If online reading tutorials are teaching me a lot about the cultural expectations that feed into standardized tests and potentially trip up low-income and/or urban dwelling children, then pre-K books are teaching me a lot about how our color language can reinforce negative stereotypes about darker hues and put difficult (notice I did not write “dark”) thoughts into young minds.
I’ve spent the last two weeks working through a unit on colors at the preschool. Today, in a lesson I was scheduled to repeat with two more classes on Friday, I read My Many Colors to the two-year-old class. It’s a lesser known Dr. Seuss poem that illustrates each mood with an animal and a color.
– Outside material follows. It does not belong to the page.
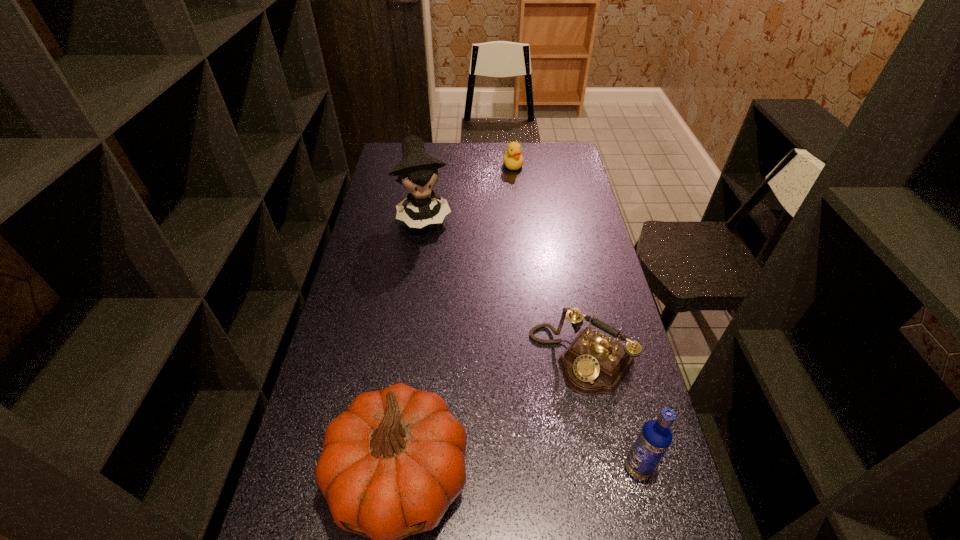
The height and width of the screenshot is (540, 960). In order to click on vacant spot on the desktop that is between the pumpkin and the vodka and is positioned at the face of the fourth nearest object in this screenshot , I will do `click(521, 473)`.

Where is `vacant spot on the desktop that is between the pumpkin and the vodka and is positioned on the dial of the third farthest object`? This screenshot has width=960, height=540. vacant spot on the desktop that is between the pumpkin and the vodka and is positioned on the dial of the third farthest object is located at coordinates (493, 474).

Where is `free space on the desktop that is between the pumpkin and the vodka and is positioned on the face of the farthest object`? free space on the desktop that is between the pumpkin and the vodka and is positioned on the face of the farthest object is located at coordinates (547, 472).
You can soar like a blue bird, kick up your heels like a red horse, buzz around like a busy yellow bee, or be a cheerful orange circus clown. Cute, right? I mean, you can’t actually see the book, but you can probably imagine it. What I did not notice until reading the story Monday is that two of the story’s three negative colors potentially relate to people: purple was a sad cloud, brown was a low and depressed bear, and black was an angry and howling wolf.
I was halfway through the “low, low, low” brown page when I looked up at some of the brown faces in the room and felt an ocean of regret wash over me. Then I got to “angry, growling, howling” black and felt even worse. In fact, by black I was wondering if I could rewrite the story to have a beautiful, fast, and strong panther represent the color without the kids noticing that the words didn’t match the picture.
Kids are pretty smart, so I turned my attention to how I could fix the book for my next class. I wasn’t at a loss for black animal ideas, but finding art to match the book’s style was going to be tricky. By Thursday night, I decided that I either needed to let it go and read the book as is or find a new book. It didn’t take long to decide: How could I look at the sweet brown faces in my classes—faces that range from cafe au lait to ebony—and read a story where brown and black colors are bad?
Thankfully, Eric Carl’s Brown Bear Brown Bear was sitting on my shelf, and in that book all colors are equal. Problem mostly solved, but I’m still inwardly cringing over Monday. I’m also still surprised by it. Why make a happy horse red, a color that horses don’t come in, in when you could make the horse brown or black, which are two colors they do come in? Why not save angry red for fire ants? This problem could have been—and with the right editor should have been—a very easy one to avoid.
And this is just one more reason why I think you should try your hand at writing a children’s book.